- [Task item]
In the records below, find the line with "pinky pip: (60, 116)" and the line with "index tip: (223, 189)". Print both exactly, along with every line between them, and no other line.

- [Working data]
----------

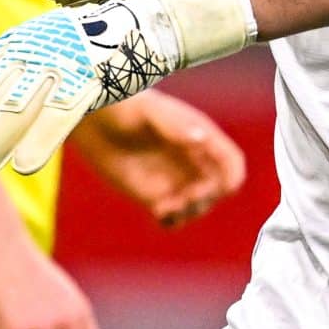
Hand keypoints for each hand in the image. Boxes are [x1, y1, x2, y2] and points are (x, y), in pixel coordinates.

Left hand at [0, 0, 257, 177]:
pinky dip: (39, 141)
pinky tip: (23, 165)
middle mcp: (40, 49)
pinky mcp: (90, 80)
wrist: (150, 22)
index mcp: (28, 40)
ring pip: (20, 108)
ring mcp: (64, 63)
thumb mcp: (56, 42)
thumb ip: (28, 61)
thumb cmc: (100, 38)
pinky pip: (60, 116)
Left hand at [71, 92, 246, 227]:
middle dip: (206, 198)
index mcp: (200, 137)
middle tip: (184, 199)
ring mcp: (175, 180)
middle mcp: (193, 161)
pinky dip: (172, 221)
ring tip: (164, 209)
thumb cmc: (126, 107)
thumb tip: (201, 138)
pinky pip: (174, 217)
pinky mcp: (155, 195)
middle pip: (217, 190)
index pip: (231, 162)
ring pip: (197, 206)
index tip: (223, 189)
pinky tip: (159, 214)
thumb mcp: (151, 112)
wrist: (96, 120)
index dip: (232, 177)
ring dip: (188, 212)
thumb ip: (176, 125)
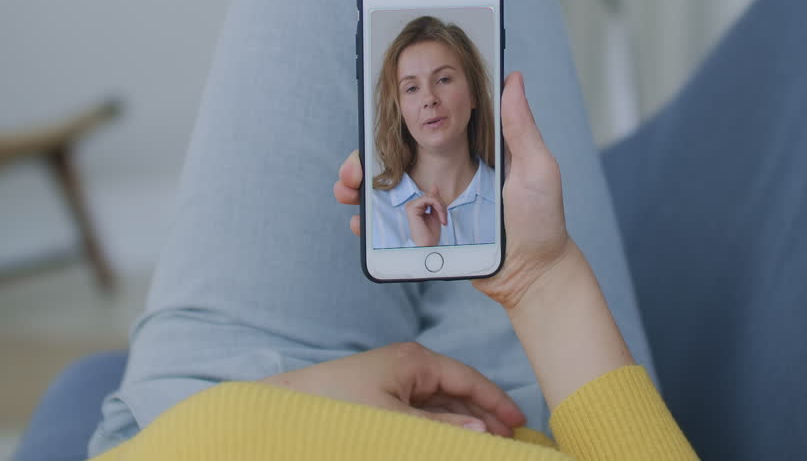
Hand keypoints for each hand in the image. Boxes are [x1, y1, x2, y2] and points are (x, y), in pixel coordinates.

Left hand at [259, 342, 524, 435]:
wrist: (287, 411)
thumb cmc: (338, 407)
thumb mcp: (396, 421)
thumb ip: (441, 426)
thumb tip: (482, 432)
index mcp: (415, 361)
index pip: (468, 379)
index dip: (496, 402)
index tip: (519, 423)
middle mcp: (408, 367)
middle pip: (458, 392)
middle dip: (484, 416)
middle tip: (510, 441)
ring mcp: (394, 383)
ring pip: (441, 405)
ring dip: (464, 423)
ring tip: (488, 444)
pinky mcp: (382, 399)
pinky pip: (422, 413)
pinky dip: (441, 427)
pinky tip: (452, 441)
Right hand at [334, 71, 574, 308]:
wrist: (535, 277)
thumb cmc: (542, 222)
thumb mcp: (536, 168)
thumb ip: (520, 127)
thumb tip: (513, 79)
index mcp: (468, 153)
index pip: (423, 132)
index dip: (393, 127)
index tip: (370, 125)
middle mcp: (447, 176)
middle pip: (396, 162)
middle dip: (364, 162)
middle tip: (351, 172)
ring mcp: (435, 208)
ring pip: (387, 193)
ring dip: (361, 190)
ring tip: (348, 194)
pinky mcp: (429, 236)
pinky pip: (394, 227)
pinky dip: (372, 224)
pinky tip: (361, 224)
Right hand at [405, 186, 446, 245]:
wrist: (428, 245)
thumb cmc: (431, 234)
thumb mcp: (436, 213)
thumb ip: (435, 200)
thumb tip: (434, 185)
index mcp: (416, 206)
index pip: (431, 196)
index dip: (440, 203)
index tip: (444, 217)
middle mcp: (411, 205)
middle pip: (432, 195)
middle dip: (442, 206)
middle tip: (444, 219)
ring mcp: (410, 206)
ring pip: (432, 197)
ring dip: (441, 208)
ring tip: (443, 219)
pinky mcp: (412, 208)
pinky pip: (430, 199)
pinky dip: (439, 207)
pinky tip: (440, 218)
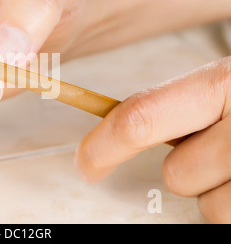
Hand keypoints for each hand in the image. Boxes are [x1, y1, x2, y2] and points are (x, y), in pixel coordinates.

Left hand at [75, 56, 230, 222]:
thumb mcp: (226, 85)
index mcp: (223, 83)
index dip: (103, 146)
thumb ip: (181, 106)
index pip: (140, 118)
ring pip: (209, 207)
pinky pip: (230, 219)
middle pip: (177, 175)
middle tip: (224, 149)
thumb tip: (118, 130)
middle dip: (191, 168)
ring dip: (221, 191)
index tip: (85, 164)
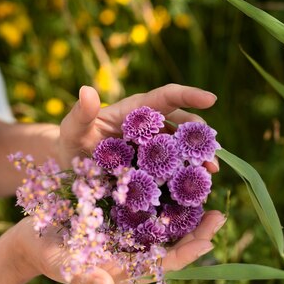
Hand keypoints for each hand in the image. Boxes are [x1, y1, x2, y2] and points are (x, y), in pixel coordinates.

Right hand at [14, 210, 226, 283]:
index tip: (209, 240)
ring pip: (162, 223)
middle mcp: (131, 249)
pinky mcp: (117, 213)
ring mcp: (125, 231)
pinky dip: (160, 193)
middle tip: (219, 213)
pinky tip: (171, 175)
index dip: (187, 252)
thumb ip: (83, 276)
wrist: (31, 239)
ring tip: (204, 190)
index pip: (163, 262)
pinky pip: (144, 206)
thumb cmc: (46, 256)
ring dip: (183, 210)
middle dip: (197, 231)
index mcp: (125, 267)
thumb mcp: (61, 266)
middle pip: (171, 243)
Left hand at [58, 84, 218, 170]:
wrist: (71, 165)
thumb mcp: (73, 128)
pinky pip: (173, 171)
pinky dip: (185, 179)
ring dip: (198, 161)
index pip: (167, 97)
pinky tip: (193, 193)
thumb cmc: (72, 140)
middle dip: (200, 139)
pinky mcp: (152, 169)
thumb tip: (87, 90)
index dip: (189, 95)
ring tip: (208, 178)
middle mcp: (151, 127)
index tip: (211, 99)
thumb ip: (81, 113)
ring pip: (183, 150)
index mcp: (137, 110)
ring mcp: (153, 149)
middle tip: (212, 159)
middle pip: (183, 126)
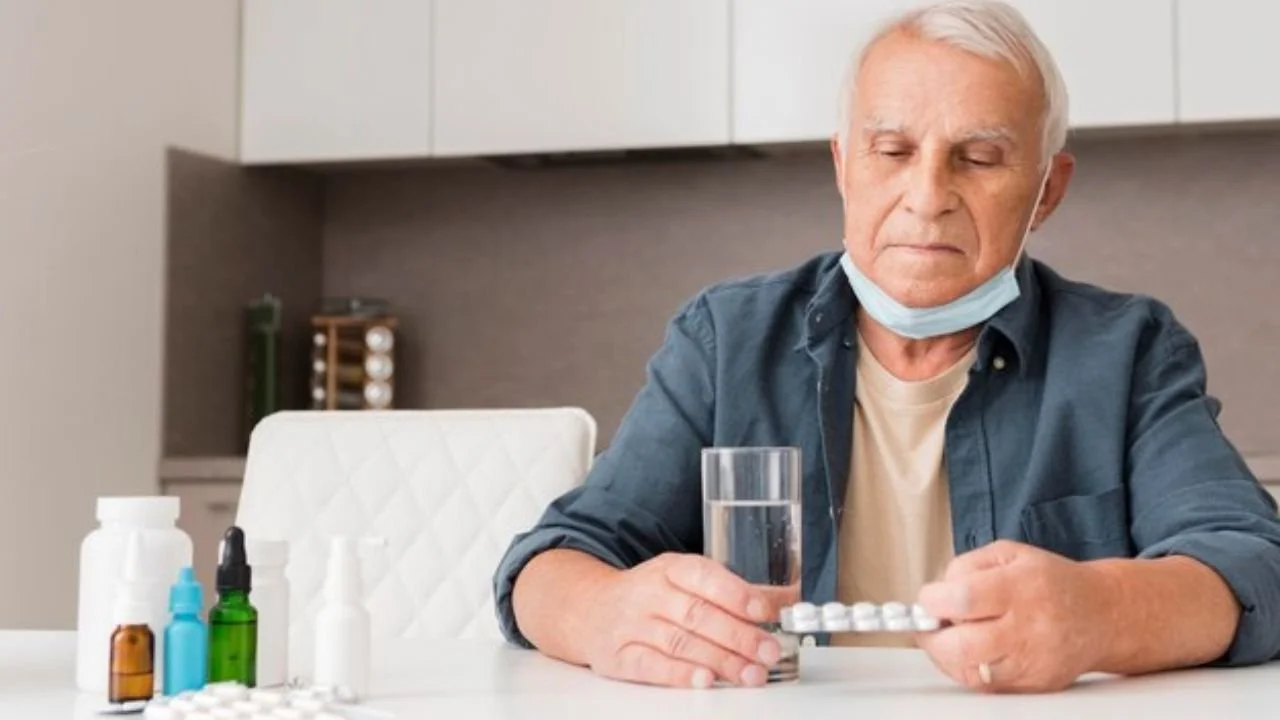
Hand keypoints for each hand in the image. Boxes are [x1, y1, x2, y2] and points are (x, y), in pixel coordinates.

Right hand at [574, 553, 788, 688]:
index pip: (704, 576)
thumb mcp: (686, 581)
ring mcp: (631, 625)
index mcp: (670, 568)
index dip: (737, 594)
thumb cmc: (650, 595)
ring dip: (721, 660)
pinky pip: (651, 665)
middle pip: (698, 614)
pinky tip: (706, 680)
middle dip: (739, 636)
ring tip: (752, 674)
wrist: (588, 609)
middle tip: (769, 651)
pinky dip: (680, 674)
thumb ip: (734, 591)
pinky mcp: (619, 656)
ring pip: (680, 642)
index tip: (766, 611)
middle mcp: (649, 593)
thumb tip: (788, 598)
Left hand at [914, 540, 1117, 692]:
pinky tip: (970, 650)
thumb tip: (936, 593)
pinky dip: (967, 668)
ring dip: (947, 655)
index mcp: (1021, 587)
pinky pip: (986, 684)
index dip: (934, 601)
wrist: (1101, 615)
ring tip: (951, 636)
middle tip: (931, 623)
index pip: (963, 599)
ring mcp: (1033, 661)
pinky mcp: (1035, 684)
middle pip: (963, 645)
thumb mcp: (1009, 553)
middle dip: (932, 636)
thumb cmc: (1051, 582)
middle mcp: (1029, 627)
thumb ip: (966, 566)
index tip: (929, 598)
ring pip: (971, 671)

----------

- [Output of the task]
pinky pip: (60, 116)
Left hand at [71, 92, 246, 227]:
middle dip: (206, 198)
index mcp: (200, 137)
middle tip: (184, 199)
ring mcp: (175, 180)
middle mcp: (193, 161)
pinky dip: (172, 221)
ring tip: (164, 209)
thumb cmc: (126, 107)
thumb tip: (201, 138)
pinky pip: (174, 217)
pinky mcp: (155, 195)
middle pip: (217, 190)
index pip: (231, 162)
ring pip: (197, 206)
index tip: (223, 189)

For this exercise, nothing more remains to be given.